Long Way
1. Season a nice sprinkle of salt and pepper on both sides of the belly --not too much. Wrap the Pork Belly in two layers of tin-foil and roast it slow for 275 F. Leave the wrapped-up Pork Belly in tin foil to rest until it reaches room temperature and it's ready to be refrigerated.
2. Refrigerate overnight in its juices (in the tin foil).
3. Slice the cooled Pork Belly into 1/2 inch pieces.
4. In a bowl, whisk together the rice vinegar, soy sauce and the minced ginger, garlic and optional Serrano.
5. Heat up a saute pan, cast iron or wok with a little bit of high temperature oil (like peanut or Canola) on high heat and sear your sliced Pork Belly. Allow each side of the Pork Belly to brown and swirl in some oil as you’re adding more slices (don’t overlap slices).
6. Lower to medium-low heat and add the ginger, soy sauce & rice vinegar. Allow each slice to simmer in the sauce for 10 minutes.
**Quick way
(pre-heat oven to 425F)
1. Season a nice sprinkle of salt and pepper on both sides of the belly --not too much.
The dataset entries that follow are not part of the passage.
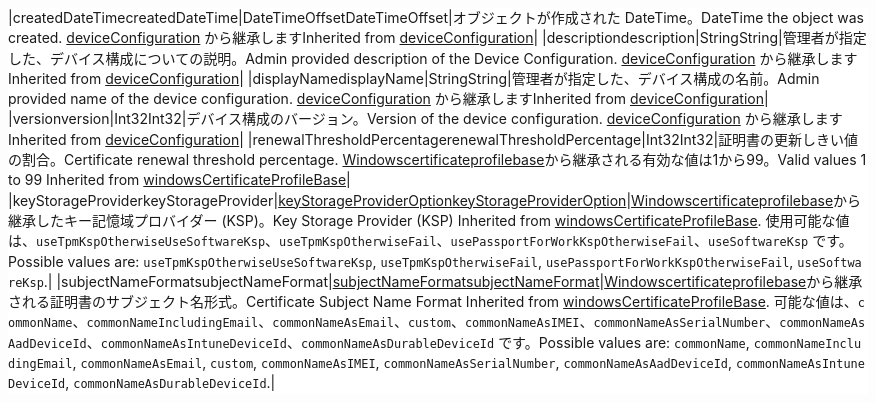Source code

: |<span data-ttu-id="7f91e-153">createdDateTime</span><span class="sxs-lookup"><span data-stu-id="7f91e-153">createdDateTime</span></span>|<span data-ttu-id="7f91e-154">DateTimeOffset</span><span class="sxs-lookup"><span data-stu-id="7f91e-154">DateTimeOffset</span></span>|<span data-ttu-id="7f91e-155">オブジェクトが作成された DateTime。</span><span class="sxs-lookup"><span data-stu-id="7f91e-155">DateTime the object was created.</span></span> <span data-ttu-id="7f91e-156">[deviceConfiguration](../resources/intune-deviceconfig-deviceconfiguration.md) から継承します</span><span class="sxs-lookup"><span data-stu-id="7f91e-156">Inherited from [deviceConfiguration](../resources/intune-deviceconfig-deviceconfiguration.md)</span></span>|
|<span data-ttu-id="7f91e-157">description</span><span class="sxs-lookup"><span data-stu-id="7f91e-157">description</span></span>|<span data-ttu-id="7f91e-158">String</span><span class="sxs-lookup"><span data-stu-id="7f91e-158">String</span></span>|<span data-ttu-id="7f91e-159">管理者が指定した、デバイス構成についての説明。</span><span class="sxs-lookup"><span data-stu-id="7f91e-159">Admin provided description of the Device Configuration.</span></span> <span data-ttu-id="7f91e-160">[deviceConfiguration](../resources/intune-deviceconfig-deviceconfiguration.md) から継承します</span><span class="sxs-lookup"><span data-stu-id="7f91e-160">Inherited from [deviceConfiguration](../resources/intune-deviceconfig-deviceconfiguration.md)</span></span>|
|<span data-ttu-id="7f91e-161">displayName</span><span class="sxs-lookup"><span data-stu-id="7f91e-161">displayName</span></span>|<span data-ttu-id="7f91e-162">String</span><span class="sxs-lookup"><span data-stu-id="7f91e-162">String</span></span>|<span data-ttu-id="7f91e-163">管理者が指定した、デバイス構成の名前。</span><span class="sxs-lookup"><span data-stu-id="7f91e-163">Admin provided name of the device configuration.</span></span> <span data-ttu-id="7f91e-164">[deviceConfiguration](../resources/intune-deviceconfig-deviceconfiguration.md) から継承します</span><span class="sxs-lookup"><span data-stu-id="7f91e-164">Inherited from [deviceConfiguration](../resources/intune-deviceconfig-deviceconfiguration.md)</span></span>|
|<span data-ttu-id="7f91e-165">version</span><span class="sxs-lookup"><span data-stu-id="7f91e-165">version</span></span>|<span data-ttu-id="7f91e-166">Int32</span><span class="sxs-lookup"><span data-stu-id="7f91e-166">Int32</span></span>|<span data-ttu-id="7f91e-167">デバイス構成のバージョン。</span><span class="sxs-lookup"><span data-stu-id="7f91e-167">Version of the device configuration.</span></span> <span data-ttu-id="7f91e-168">[deviceConfiguration](../resources/intune-deviceconfig-deviceconfiguration.md) から継承します</span><span class="sxs-lookup"><span data-stu-id="7f91e-168">Inherited from [deviceConfiguration](../resources/intune-deviceconfig-deviceconfiguration.md)</span></span>|
|<span data-ttu-id="7f91e-169">renewalThresholdPercentage</span><span class="sxs-lookup"><span data-stu-id="7f91e-169">renewalThresholdPercentage</span></span>|<span data-ttu-id="7f91e-170">Int32</span><span class="sxs-lookup"><span data-stu-id="7f91e-170">Int32</span></span>|<span data-ttu-id="7f91e-171">証明書の更新しきい値の割合。</span><span class="sxs-lookup"><span data-stu-id="7f91e-171">Certificate renewal threshold percentage.</span></span> <span data-ttu-id="7f91e-172">[Windowscertificateprofilebase](../resources/intune-deviceconfig-windowscertificateprofilebase.md)から継承される有効な値は1から99。</span><span class="sxs-lookup"><span data-stu-id="7f91e-172">Valid values 1 to 99 Inherited from [windowsCertificateProfileBase](../resources/intune-deviceconfig-windowscertificateprofilebase.md)</span></span>|
|<span data-ttu-id="7f91e-173">keyStorageProvider</span><span class="sxs-lookup"><span data-stu-id="7f91e-173">keyStorageProvider</span></span>|[<span data-ttu-id="7f91e-174">keyStorageProviderOption</span><span class="sxs-lookup"><span data-stu-id="7f91e-174">keyStorageProviderOption</span></span>](../resources/intune-deviceconfig-keystorageprovideroption.md)|<span data-ttu-id="7f91e-175">[Windowscertificateprofilebase](../resources/intune-deviceconfig-windowscertificateprofilebase.md)から継承したキー記憶域プロバイダー (KSP)。</span><span class="sxs-lookup"><span data-stu-id="7f91e-175">Key Storage Provider (KSP) Inherited from [windowsCertificateProfileBase](../resources/intune-deviceconfig-windowscertificateprofilebase.md).</span></span> <span data-ttu-id="7f91e-176">使用可能な値は、`useTpmKspOtherwiseUseSoftwareKsp`、`useTpmKspOtherwiseFail`、`usePassportForWorkKspOtherwiseFail`、`useSoftwareKsp` です。</span><span class="sxs-lookup"><span data-stu-id="7f91e-176">Possible values are: `useTpmKspOtherwiseUseSoftwareKsp`, `useTpmKspOtherwiseFail`, `usePassportForWorkKspOtherwiseFail`, `useSoftwareKsp`.</span></span>|
|<span data-ttu-id="7f91e-177">subjectNameFormat</span><span class="sxs-lookup"><span data-stu-id="7f91e-177">subjectNameFormat</span></span>|[<span data-ttu-id="7f91e-178">subjectNameFormat</span><span class="sxs-lookup"><span data-stu-id="7f91e-178">subjectNameFormat</span></span>](../resources/intune-deviceconfig-subjectnameformat.md)|<span data-ttu-id="7f91e-179">[Windowscertificateprofilebase](../resources/intune-deviceconfig-windowscertificateprofilebase.md)から継承される証明書のサブジェクト名形式。</span><span class="sxs-lookup"><span data-stu-id="7f91e-179">Certificate Subject Name Format Inherited from [windowsCertificateProfileBase](../resources/intune-deviceconfig-windowscertificateprofilebase.md).</span></span> <span data-ttu-id="7f91e-180">可能な値は、`commonName`、`commonNameIncludingEmail`、`commonNameAsEmail`、`custom`、`commonNameAsIMEI`、`commonNameAsSerialNumber`、`commonNameAsAadDeviceId`、`commonNameAsIntuneDeviceId`、`commonNameAsDurableDeviceId` です。</span><span class="sxs-lookup"><span data-stu-id="7f91e-180">Possible values are: `commonName`, `commonNameIncludingEmail`, `commonNameAsEmail`, `custom`, `commonNameAsIMEI`, `commonNameAsSerialNumber`, `commonNameAsAadDeviceId`, `commonNameAsIntuneDeviceId`, `commonNameAsDurableDeviceId`.</span></span>|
2. Brown your belly. Heat up your cast iron or oven safe saute pan to high temperature. Use high temperature oil (like peanut or canola) and wait until your pan begins to smoke to before you place the belly. Sear each side (edges, too) of the belly leaving each area beautifully brown.
3. Foil the top of your cast iron & bake the pork for 20 minutes on each side until it reaches temperature (150F). Let it rest for 10 mins and slice in ½ inch slices.
4. With your pan at medium heat, add the soy sauce to coat the bottom of the pan & mix in the minced garlic and serrano pepper. Place the sliced pork belly in the pan without them overlapping. Add the rice wine vinegar to deglaze and caramelize the bellies. Make sure to equally flip these over.
PREPARING THE MAYO
Mix the minced Serrano with the mayo and refrigerate until you are ready to assemble the Baos.
QUICK PICKLE THE VEGGIES
1. Combine all of your prepared veggies in a stainless steel bowl (it’ll help them cool faster).
2. Bring your Vinegar, water, sugar and salt to a rapid boil. Boil for 2 mins.
3. Pour the boiling vinegar mix into the veggies and refrigerate overnight.
**For faster cooling veggies place the veggies in a larger bowl with water and place it in the freezer for a couple hours (don’t let them freeze).